I am also stuck here, I understand I need to create a Sequential layer within the Functional object. However, if the Sequential object takes a tensor and returns a tensor wouldn’t it just edit the Input tensor without adding any additional layers to the Functional object? If I add the Sequential object like any other layer it does not appear in the Functional object, it seems like there is something unique I need to do when adding Sequential objects as layers.

I’m not sure I understand the question. If you are talking about alpaca_model, there you are using the Functional API. You simply invoke the data augmentation function that you are passed as an input parameter. It takes an input tensor and gives you an output tensor.

Or are you asking about how to implement the data_augmenter itself?

My bad, I should have provided more details. Yes, I am looking at alpaca_model. The grader requires a Sequential layer after the input layer and I am unsure how to meet that requirement.

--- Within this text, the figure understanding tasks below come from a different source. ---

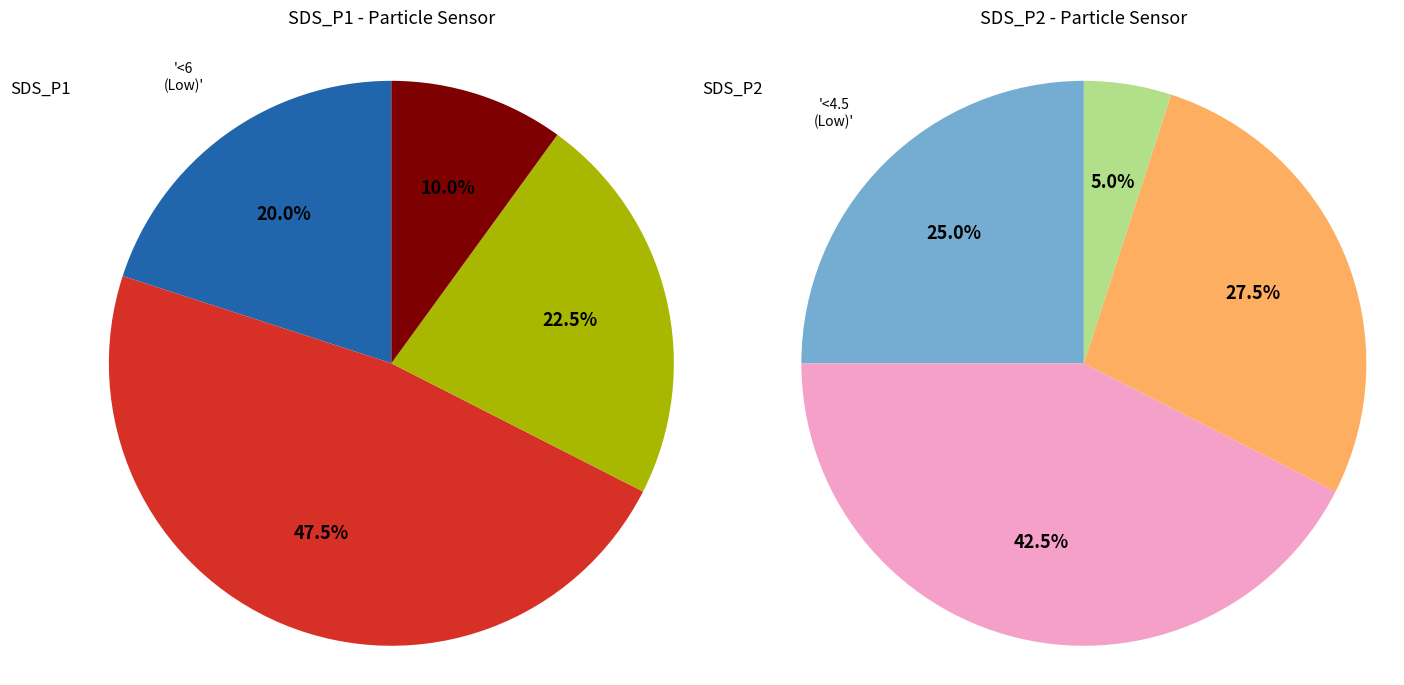

Rank the series by their maximum value, from highest to lowest.

SDS_P1, SDS_P2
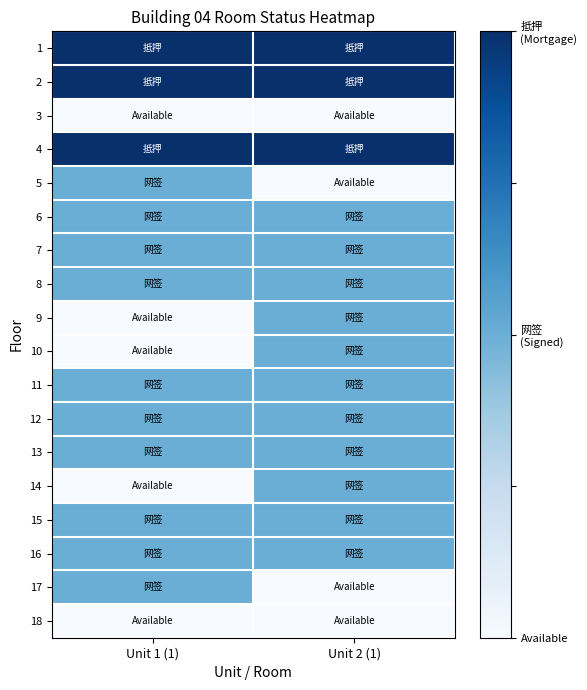

Count the number of data series in this chart.

18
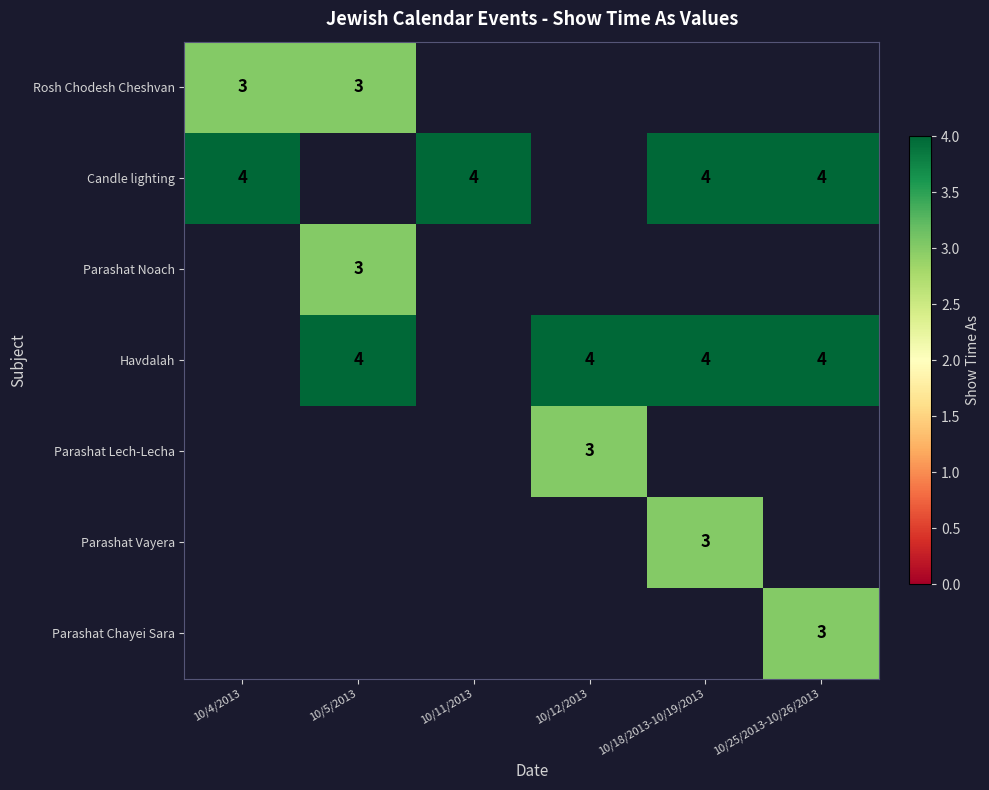

True or false: Havdalah has a value of 7 at 10/5/2013.

False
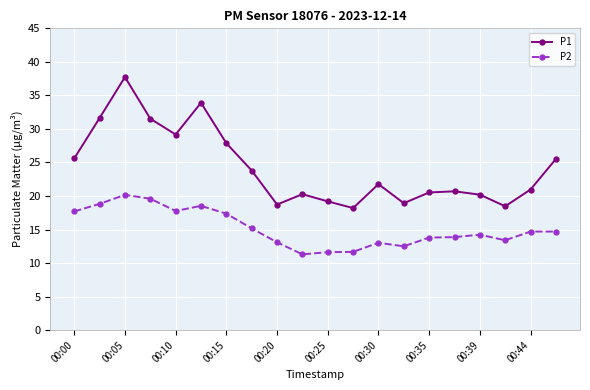

What is the value of the P2 point at the 18th from the left?

13.4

I understand that data_augmentation is set to the data_augmenter() function which returns a Sequential object, that object can be passed a tensor and a tensor will be returned. If the input tensor is just being edited then it makes sense that a Sequential layer will not be added to the model, do you know how I can add the Sequential layer to the model? Is there something I need to do on top of passing the input tensor to the data_augmentation parameter?

For reference this is the required architecture:

[['InputLayer', [(None, 160, 160, 3)], 0],
['Sequential', (None, 160, 160, 3), 0],  # this is what I am missing
['TensorFlowOpLayer', [(None, 160, 160, 3)], 0],
['TensorFlowOpLayer', [(None, 160, 160, 3)], 0],
['Functional', (None, None, None, 1280), 2257984],
['GlobalAveragePooling2D', (None, 1280), 0],
['Dropout', (None, 1280), 0, 0.2],
['Dense', (None, 1), 1281, 'linear']]

There is nothing additional you need to do. data_augmentation is a function (which happens to be a Sequential Object), which takes an input and provides an output. You just invoke that function with the appropriate inputs and outputs. Note that it is a mistake to reference data_augmenter from the scope of the alpaca_model function.

Gotcha, I made sure I was referencing data_augmentation and not data_augmenter so the argument can be properly passed.

I am still not sure what is happening. With the Functional API, I believe adding a layer involves passing tensors to layer objects. Once the tensor has flowed through every layer (I couldn’t help myself) the keras.Model() is used on the final tensor to create the model. It seems like the tensor keeps track of the layers it has gone through, so when using the summary() method on the model it can display the layers. I did more digging and it looks like the Sequential and Layer objects act the same way: tensor in, tensor out.

Do you know if there is any condition that would break this functionality, which could explain why I am not seeing the Sequential layer appear in the model summary even though I am running the input through data_augmentation?

No, I don’t know what would account for the behavior you are seeing. If the discussion here is not helping, maybe it’s time to use the “In Case of Emergency, Break Glass” method. Please check your DMs.

It turns out to be a simple bug in your code, as described in our DM conversation.

Hi, I am facing same issue.
I am calling data_augmentation() as suggested.
Still the layer shape is sequential_1 (Sequential) (None, None, 160, None) 0

It isn’t clear which “same issue” you’re referring to.
Please post a screen capture image that shows the output of the layers in your model.